Anaepa, Confartigianato Umbria. Terremoto e ‘appalti smisurati’

NewTuscia – «Le gare per la realizzazione di infrastrutture stradali, bandite tanto da Anas quanto dalla Provincia di Perugia, si sono rivelate off limits per le piccole e le micro imprese». Questa la denuncia del segretario regionale Confartigianato Umbria Gianluca Tribolati.
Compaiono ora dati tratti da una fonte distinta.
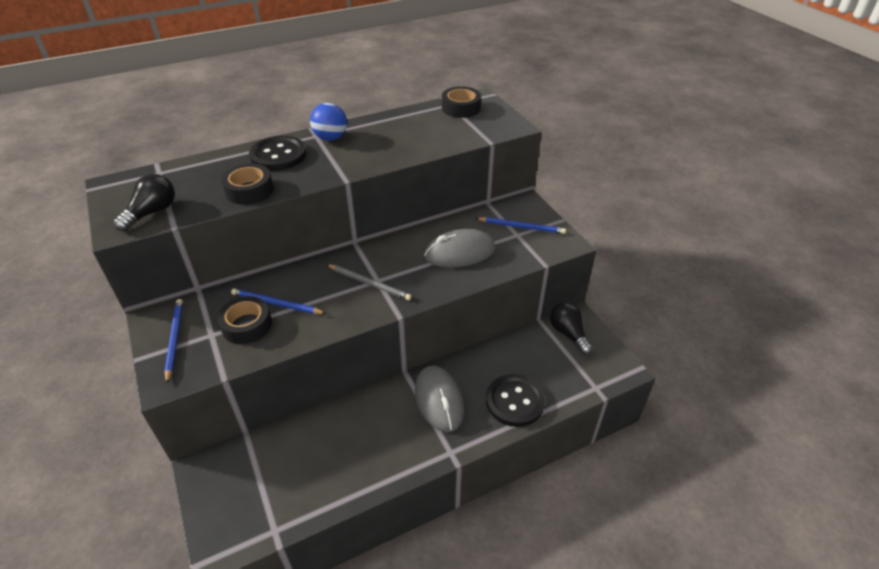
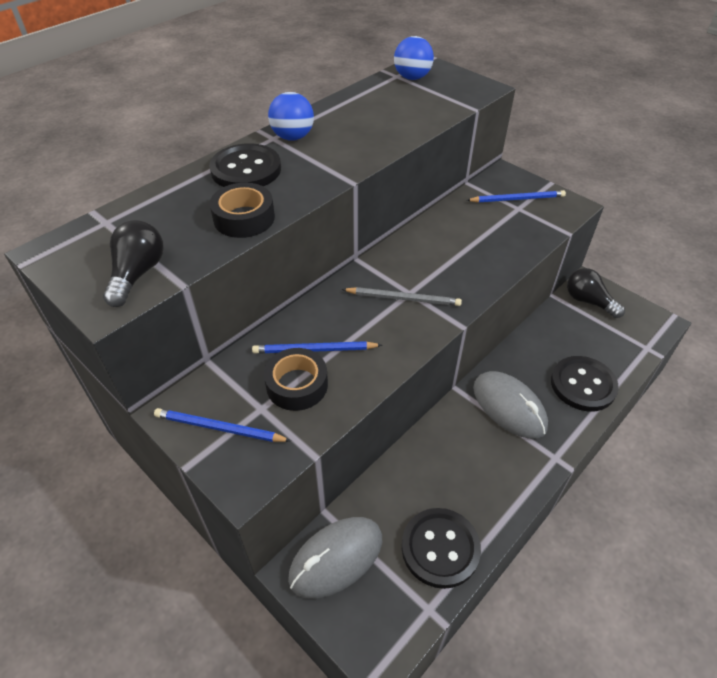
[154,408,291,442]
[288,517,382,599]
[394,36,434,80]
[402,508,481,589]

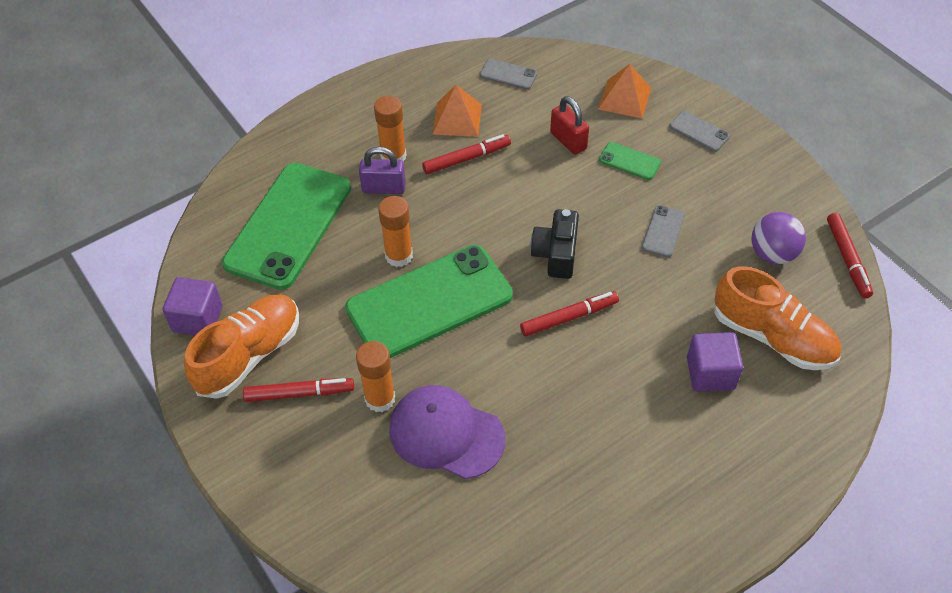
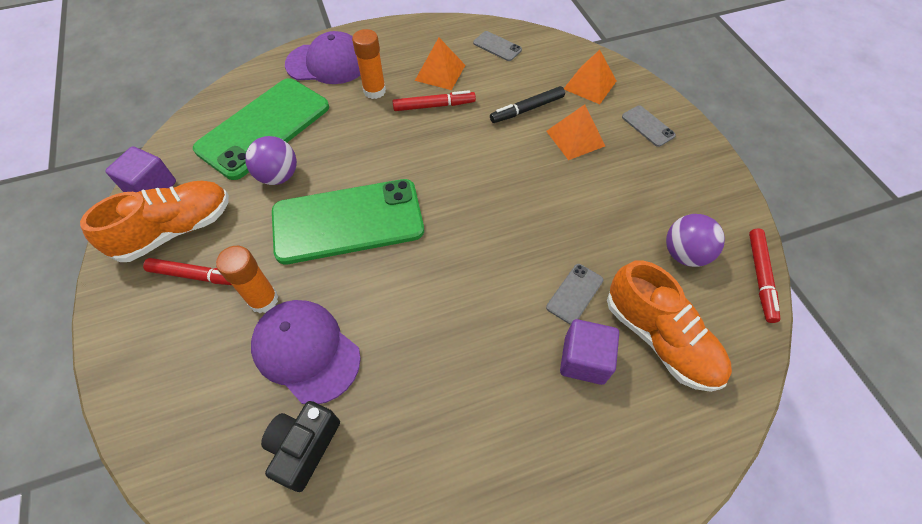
[359,147,406,194] (first image)
[378,196,413,267] (first image)
[520,291,619,336] (first image)
[261,401,340,492]
[490,86,565,123]
[546,104,605,160]
[546,264,603,325]
[245,136,297,185]
[285,31,360,84]

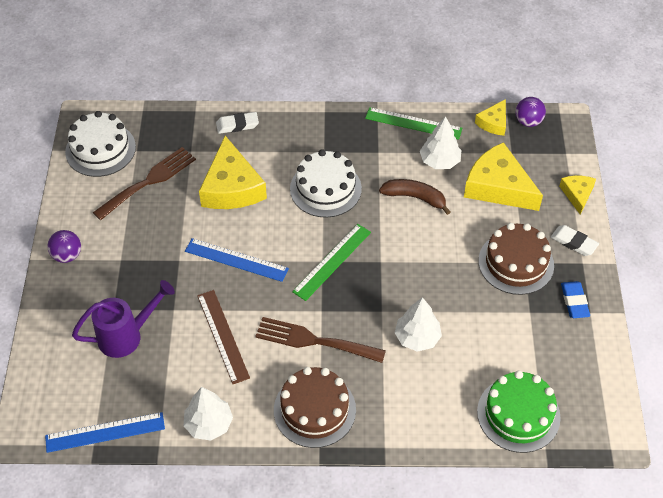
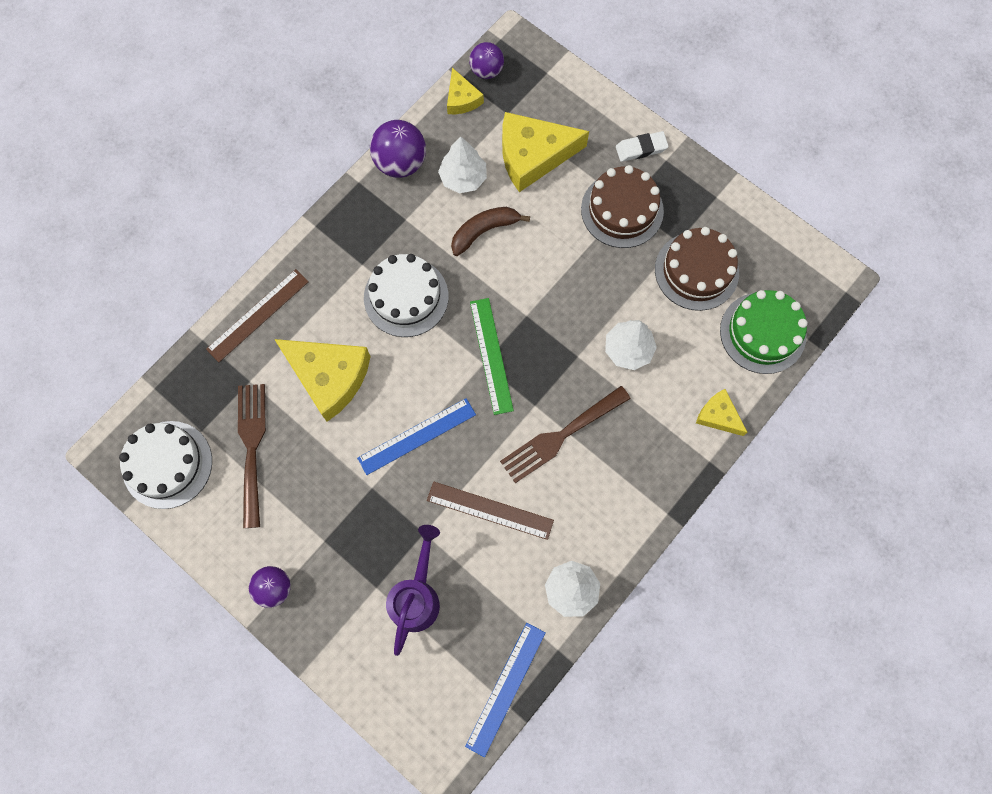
[206,269,309,362]
[655,227,739,311]
[370,120,426,178]
[696,389,748,436]
[561,281,590,318] (first image)

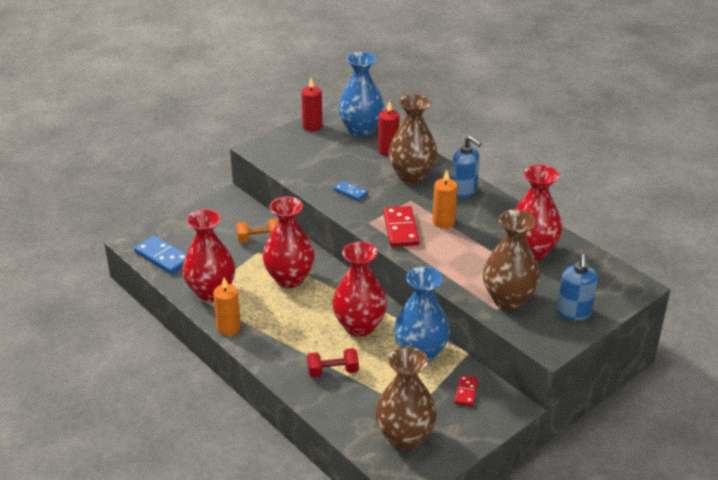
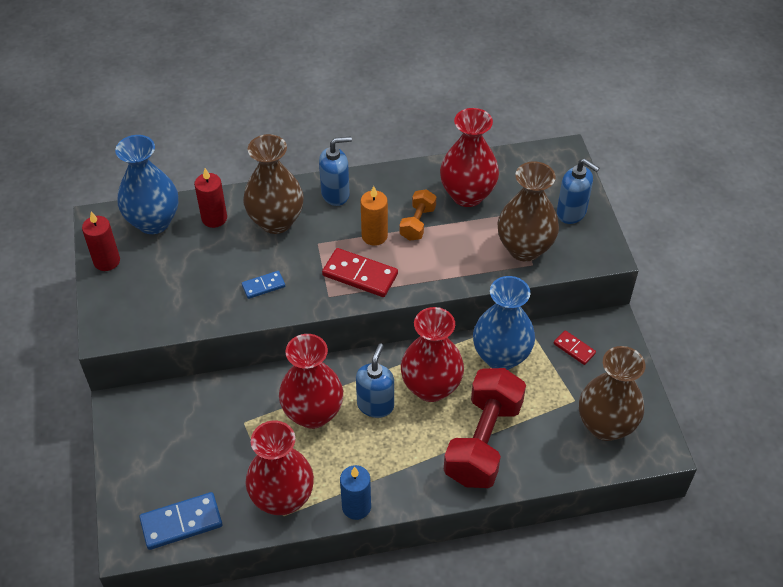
[340,465,371,520]
[399,189,436,241]
[444,368,526,488]
[356,344,394,418]

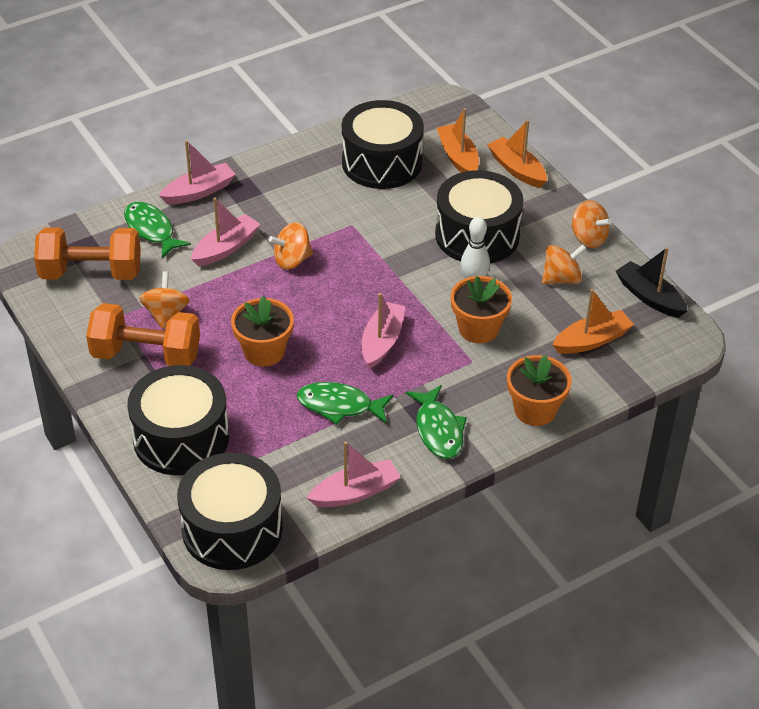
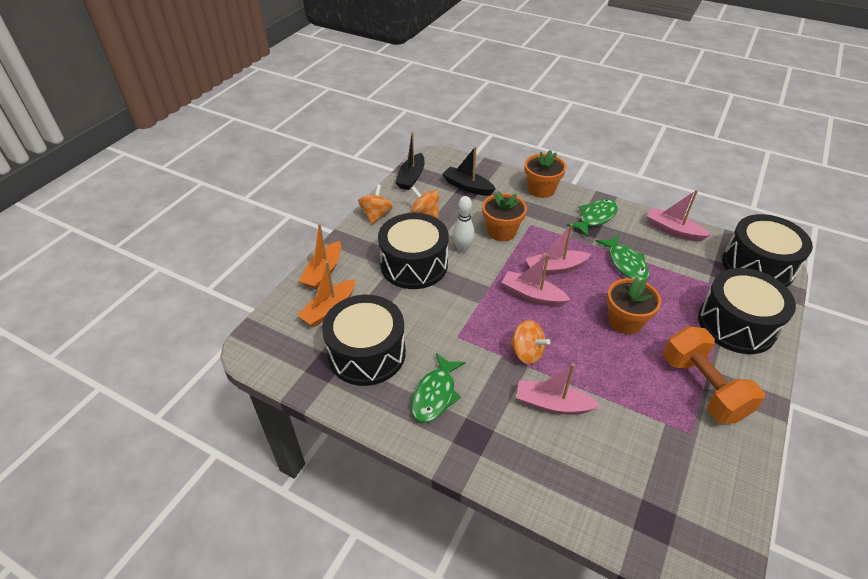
[34,228,141,280] (first image)
[411,353,465,423]
[139,271,190,329] (first image)
[501,254,571,307]
[442,146,496,196]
Il riferimento è agli appalti per i lavori di messa in sicurezza delle arterie stradali (come la Ss 685 Tre Valli Umbre) a seguito degli eventi sismici che hanno interessato l’Umbria, come da bandi pubblicati nel primo semestre di quest’anno.

confartigianato-1-300x114Nello specifico, per interventi alquanto onerosi, come l’installazione di reti paramassi su pareti compromesse dall’azione del terremoto, non si è proceduto ad una suddivisione in lotti dell’appalto, impedendo così a ditte con modesto numero di personale di aggiudicarsi il lavoro. «Visti i considerevoli importi in gioco (parliamo di circa 2 milioni/km per appalti aggiudicati secondo il criterio del prezzo più basso) – chiosa Fiorello Fioretti  di Anaepa Confartigianato imprese Umbria – sarebbe stato forse più opportuno frazionare gli interventi».

Così facendo invece le stazioni appaltanti hanno proceduto in violazione all’art.51 del Codice degli appalti: «Nel rispetto della disciplina comunitaria in materia di appalti pubblici, sia nei settori ordinari che nei settori speciali, al fine di favorire l’accesso delle microimprese, piccole e medie imprese, le stazioni appaltanti suddividono gli appalti in lotti funzionali [… ]Le stazioni appaltanti motivano la mancata suddivisione dell’appalto in lotti nel bando di gara o nella lettera di invito[…]».

Anas ha motivato la mancata suddivisione in lotti con “caratteristiche emergenziali dell’intervento e per la circostanza che i lavori in appalto prevedono il ripristino delle condizioni ex-ante rispetto ai danni causati dagli eventi sismici alla viabilità, la cui realizzazione consente l’agibilità e il ripristino della funzionalità dell’intera tratta”. Così ad aggiudicarsi il lavoro sono state perlopiù imprese di fuori regione, mentre alcune umbre si sono ritrovate a lavorare in subappalto. L’Anaepa-Confartigianato Umbria, nell’interesse degli imprenditori locali, continuerà a vigilare sul fenomeno.